With respect to the Tract, of which a translation is here presented, it may be proper to state, that what refers strictly to its matter has been reserved for the Introduction.
It may be necessary, however, here to mention, that the Discourse on Method is possessed of a twofold value and interest; firstly, on account of the doctrines which, viewed in itself, the Tract contains; and, secondly, from its being the general introduction to the works of Descartes, which, as is well known, were the means of eliciting the intense philosophical activity of the last two centuries, of determining the current of this activity, and of raising those problems with which philosophical schools continue at this hour to grapple.—The Translator would consider that an important end had been promoted were the present translation of the Method to aid in fixing the attention of those interested in philosophical pursuits on the other works of its great Author.

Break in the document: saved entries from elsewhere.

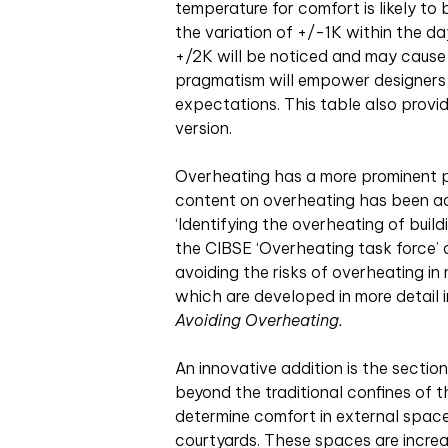
temperature for comfort is likely t
the variation of +/-1K within the day
+/2K will be noticed and may cause
pragmatism will empower designers, c
expectations. This table also provid
version.
Overheating has a more prominent p
content on overheating has been ad
‘Identifying the overheating of build
the CIBSE ‘Overheating task force’
avoiding the risks of overheating in
which are developed in more detail
Avoiding Overheating.
An innovative addition is the secti
beyond the traditional confines of t
determine comfort in external space
courtyards. These spaces are increa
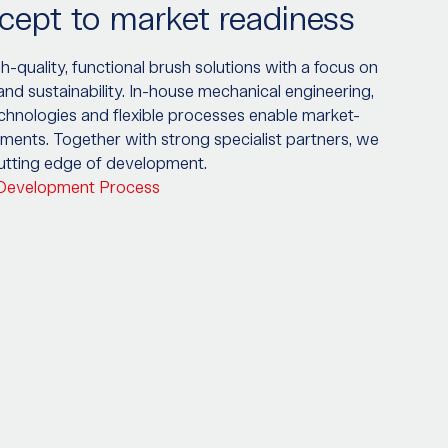
ept to market readiness
-quality, functional brush solutions with a focus on
 and sustainability. In-house mechanical engineering,
echnologies and flexible processes enable market-
ments. Together with strong specialist partners, we
cutting edge of development.
 Development Process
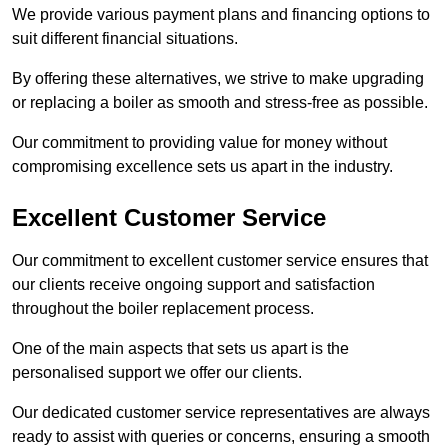
We provide various payment plans and financing options to
suit different financial situations.
By offering these alternatives, we strive to make upgrading
or replacing a boiler as smooth and stress-free as possible.
Our commitment to providing value for money without
compromising excellence sets us apart in the industry.
Excellent Customer Service
Our commitment to excellent customer service ensures that
our clients receive ongoing support and satisfaction
throughout the boiler replacement process.
One of the main aspects that sets us apart is the
personalised support we offer our clients.
Our dedicated customer service representatives are always
ready to assist with queries or concerns, ensuring a smooth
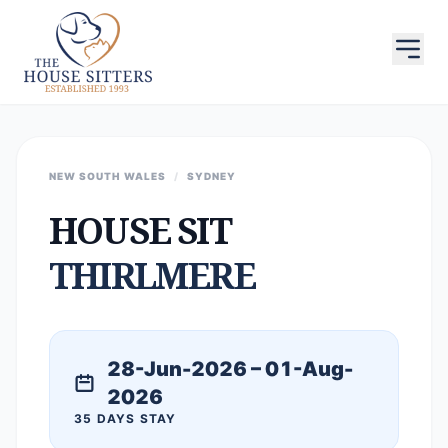
NEW SOUTH WALES
/
SYDNEY
HOUSE SIT
THIRLMERE
28-Jun-2026 – 01-Aug-
2026
35 DAYS STAY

It is hoped, moreover, that the Method may prove a somewhat suitable accompaniment to the Logic of the Port-Royal. These treatises possess each, indeed, a separate utility: and, though the end sought by each is different, the realization of the ends of both is necessary to perfect knowledge. For while the practical end of Logic is the right ordering of the matter of thought, the end of the Discourse on Method is mainly to manifest the reality, and determine the sphere of knowledge and the latter process does not yield in importance or necessity to the former.
With reference to the translation, it is proper to state that, though the French work has been taken as the basis, the Translator has not considered himself bound to adhere, in every instance, to its text. The first, or French edition has, indeed, been carefully compared throughout with the Latin; and, as this edition is declared by Descartes to have been revised by himself, and to contain amendments on the original from his own hand, the preference has been accorded to it in all cases in which it has appeared to the Translator that the meaning is more perfectly given.[1]
The Translator is not aware of the existence of any previous English version of the Method.
The Translator willingly takes this opportunity of acknowledging his great obligations to Professor McDougall. To his minute revision of the translation numerous improvements are due.
Edinburgh, October 1850.
- ↑ Compare, e.g., Rule III., Method, Part II., in the French and Latin.